### REQUIRED WORK
a - According to the obituary of the sociologist Jean Floud, what job first brought her to Oxford in 1940?
b - Summarize the obituary of the sociologist Jean Floud in two sentences.
c - Continue the obituary of the sociologist Jean Floud from its last sentence.

### TEXT EXCERPT
----

A SOCIOLOGIST who demonstrated the power of class in shaping educational achievement has died aged 97.

Jean Floud (nee McDonald) first came to Oxford when she became the city’s assistant education officer in 1940.

This gave her an in-depth knowledge of educational administration and, combined with her training in sociology, informed her study of social mobility.

Her book, Social Class and Educational Opportunity, which was published in 1956, demonstrated how much influence class had over educational attainment, and came to be regarded as a classic.

In 1962 she became only the second woman, after Dame Margery Perham, to be awarded a full fellowship at Oxford University’s Nuffield College.

Her interest in academic administration led to her being appointed a member of the Franks Commission of Inquiry into the University of Oxford, which reported in 1966.

The commission removed from the university’s Convocation, which is made up of all its graduates and academics, the last vestiges of its ancient power.

----

### INFORMATION SHOWN

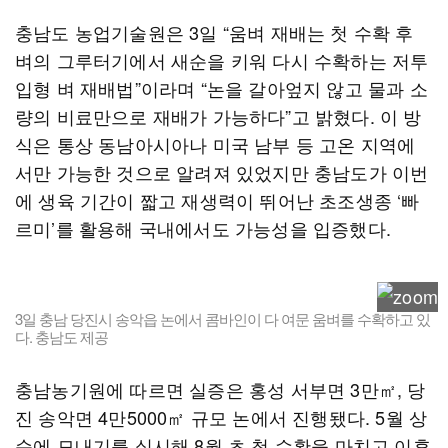
충남도 농업기술원은 3일 “움벼 재배는 첫 수확 후
벼의 그루터기에서 새순을 키워 다시 수확하는 저투
입형 벼 재배법”이라며 “논을 갈아엎지 않고 물과 소
량의 비료만으로 재배가 가능하다”고 밝혔다. 이 방
식은 통상 동남아시아나 미국 남부 등 고온 지역에
서만 가능한 것으로 알려져 있었지만 충남도가 이번
에 생육 기간이 짧고 재생력이 뛰어난 초조생종 ‘빠
르미’를 활용해 국내에서도 가능성을 입증했다.
3일 충남 당진시 송악읍 논에서 콤바인이 다 여문 움벼를 수확하고 있
다. 충남도 제공
충남농기원에 따르면 실증은 홍성 서부면 3만㎡, 당
진 송악면 4만5000㎡ 규모 논에서 진행됐다. 5월 상
순에 모내기를 실시해 8월 초 첫 수확을 마치고 이후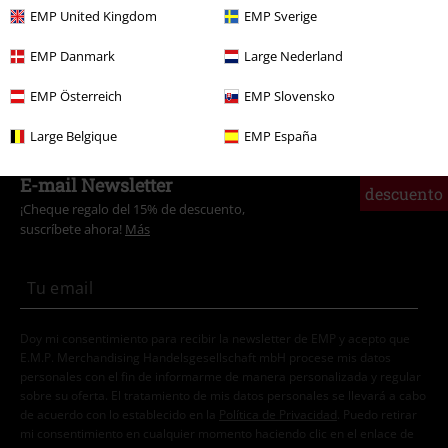
Band Merch
Top Bands
Aborted
EMP United Kingdom
EMP Sverige
Enviar comentario
Band Merch
Media
CDs
EMP Danmark
Large Nederland
Band Merch
Género
Death Metal
EMP Österreich
EMP Slovensko
Large Belgique
EMP España
15%
E-mail Newsletter
descuento
¡Cheque regalo del 15% de descuento,
suscríbete ahora!
Más
Doy mi consentimiento para recibir la newsletter de EMP y acepto que
E.M.P. Merchandising Handelsgesellschaft mbH procese mis datos
personales con el fin de informarme de manera personalizada y regular
sobre su oferta. El tratamiento de mis datos personales se llevará a cabo
de acuerdo con lo establecido en la
Política de Privacidad
. Puedo retirar
mi consentimiento en cualquier momento haciendo clic en el enlace de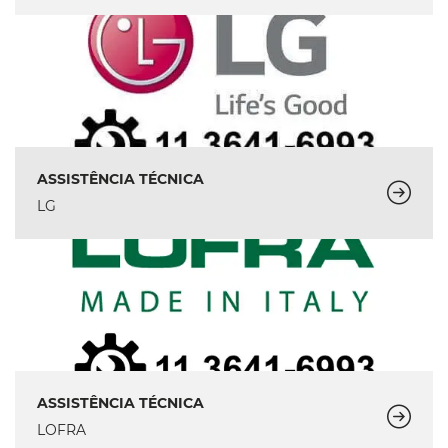
ASSISTÊNCIA TÉCNICA
LG
ASSISTÊNCIA TÉCNICA
LOFRA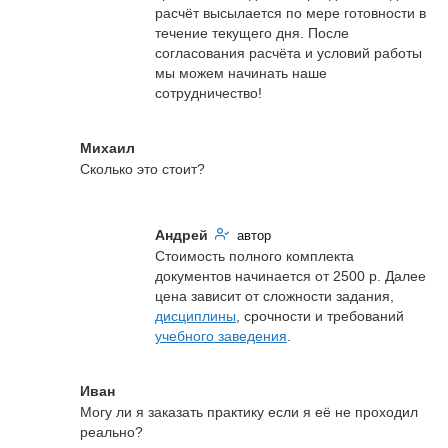
расчёт высылается по мере готовности в 
течение текущего дня. После 
согласования расчёта и условий работы 
мы можем начинать наше 
сотрудничество!
Михаил
Сколько это стоит?
Андрей
автор
Стоимость полного комплекта 
документов начинается от 2500 р. Далее 
цена зависит от сложности задания, 
дисциплины
, срочности и требований 
учебного заведения
.
Иван
Могу ли я заказать практику если я её не проходил 
реально?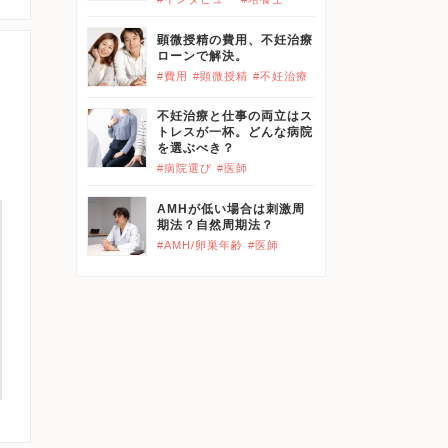
顕微授精の費用、不妊治療
ローンで解決。
#費用
#顕微授精
#不妊治療
不妊治療と仕事の両立はス
トレスが一杯。どんな病院
を選ぶべき？
#病院選び
#医師
AMHが低い場合は刺激周
期法？自然周期法？
#AMH/卵巣年齢
#医師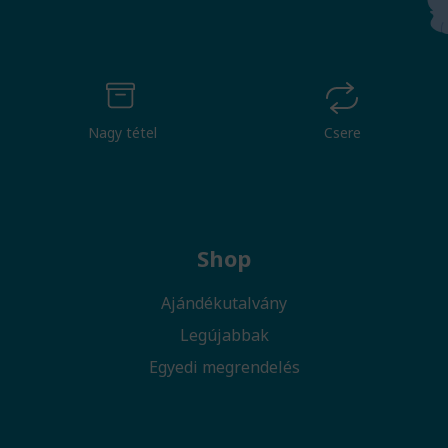
Nagy tétel
Csere
Shop
Ajándékutalvány
Legújabbak
Egyedi megrendelés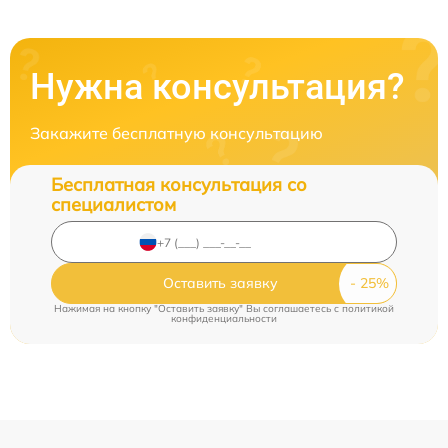
Нужна консультация?
Закажите бесплатную консультацию
Бесплатная консультация со
специалистом
Оставить заявку
Нажимая на кнопку "Оставить заявку" Вы соглашаетесь c
политикой
конфиденциальности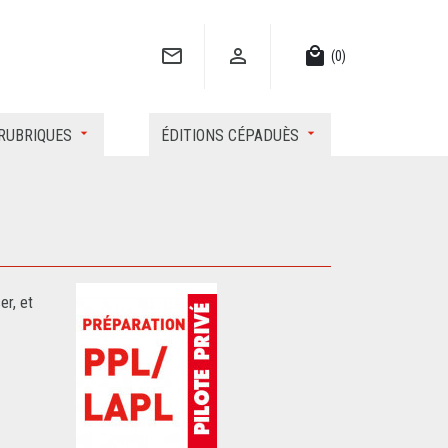


local_mall
(0)
RUBRIQUES
ÉDITIONS CÉPADUÈS
er, et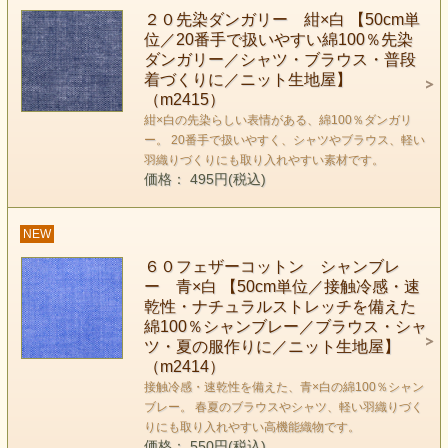
２０先染ダンガリー 紺×白 【50cm単
位／20番手で扱いやすい綿100％先染
ダンガリー／シャツ・ブラウス・普段
着づくりに／ニット生地屋】
（m2415）
紺×白の先染らしい表情がある、綿100％ダンガリ
ー。 20番手で扱いやすく、シャツやブラウス、軽い
羽織りづくりにも取り入れやすい素材です。
価格： 495円(税込)
NEW
６０フェザーコットン シャンブレ
ー 青×白 【50cm単位／接触冷感・速
乾性・ナチュラルストレッチを備えた
綿100％シャンブレー／ブラウス・シャ
ツ・夏の服作りに／ニット生地屋】
（m2414）
接触冷感・速乾性を備えた、青×白の綿100％シャン
ブレー。 春夏のブラウスやシャツ、軽い羽織りづく
りにも取り入れやすい高機能織物です。
価格： 550円(税込)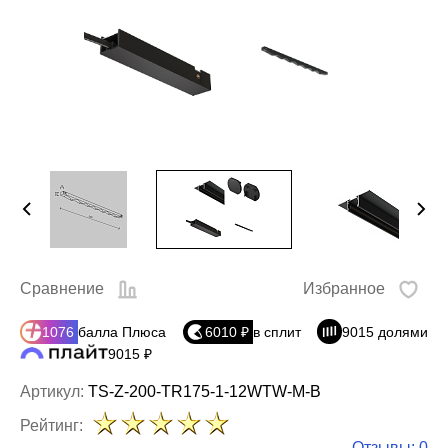
Сравнение
Избранное
1076
балла Плюса
6010 ₽
в сплит
9015 долями
9015 ₽
Артикул:
TS-Z-200-TR175-1-12WTW-M-B
Рейтинг:
Отзывы: 0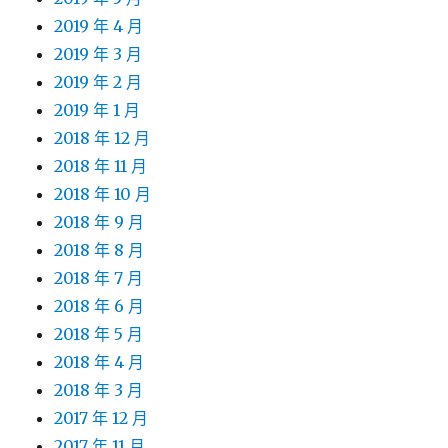
2019 年 4 月
2019 年 3 月
2019 年 2 月
2019 年 1 月
2018 年 12 月
2018 年 11 月
2018 年 10 月
2018 年 9 月
2018 年 8 月
2018 年 7 月
2018 年 6 月
2018 年 5 月
2018 年 4 月
2018 年 3 月
2017 年 12 月
2017 年 11 月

----

### ACTIVITY ANSWERS
a - She became the city's assistant education officer.

b - Jean Floud, who came to Oxford in 1940 as the city's assistant education officer, drew on that experience and her sociology training in her 1956 book Social Class and Educational Opportunity, which showed how strongly class shaped educational attainment and came to be regarded as a classic. In 1962 she became only the second woman to receive a full fellowship at Nuffield College, and she later served on the Franks Commission of Inquiry into the University of Oxford, which reported in 1966.

c -
Once the commission’s recommendations were enacted, the only powers left for Convocation were the election of the Chancellor and of the Professor of Poetry, which it holds to this day.

In 1971 she was elected as principal of Newnham College in Cambridge and held that post until her retirement in 1983.

She then returned to Oxford and continued to lecture.

Jean McDonald was born on November 3, 1915 in Westcliff-on-Sea, Essex and went to the local grammar school.

Despite not appearing particularly academic at first, she eventually attended the London School of Economics after taking evening classes.

It was there that she met Peter Floud and the couple married in 1938 after they had both joined the Communist Party.

Her time working for the City of Oxford may have been formative for her, but it was when she returned to the LSE in 1947 that she carried out her best-known sociological work.

By this time her husband was working as a keeper at the Victoria and Albert Museum, but he died from a brain tumour in 1960, leaving her to raise their three young children.

Away from academia she was involved with the Howard League for Penal Reform in the late 1970s, as part of a working party reviewing the law relating to dangerous offenders.

She was made a CBE in 1976 but declined the offer of a life peerage from the Labour government of the time.

Jean Floud died on March 28 and is survived by two daughters Frances and Esther. Her son, Andrew, predeceased her.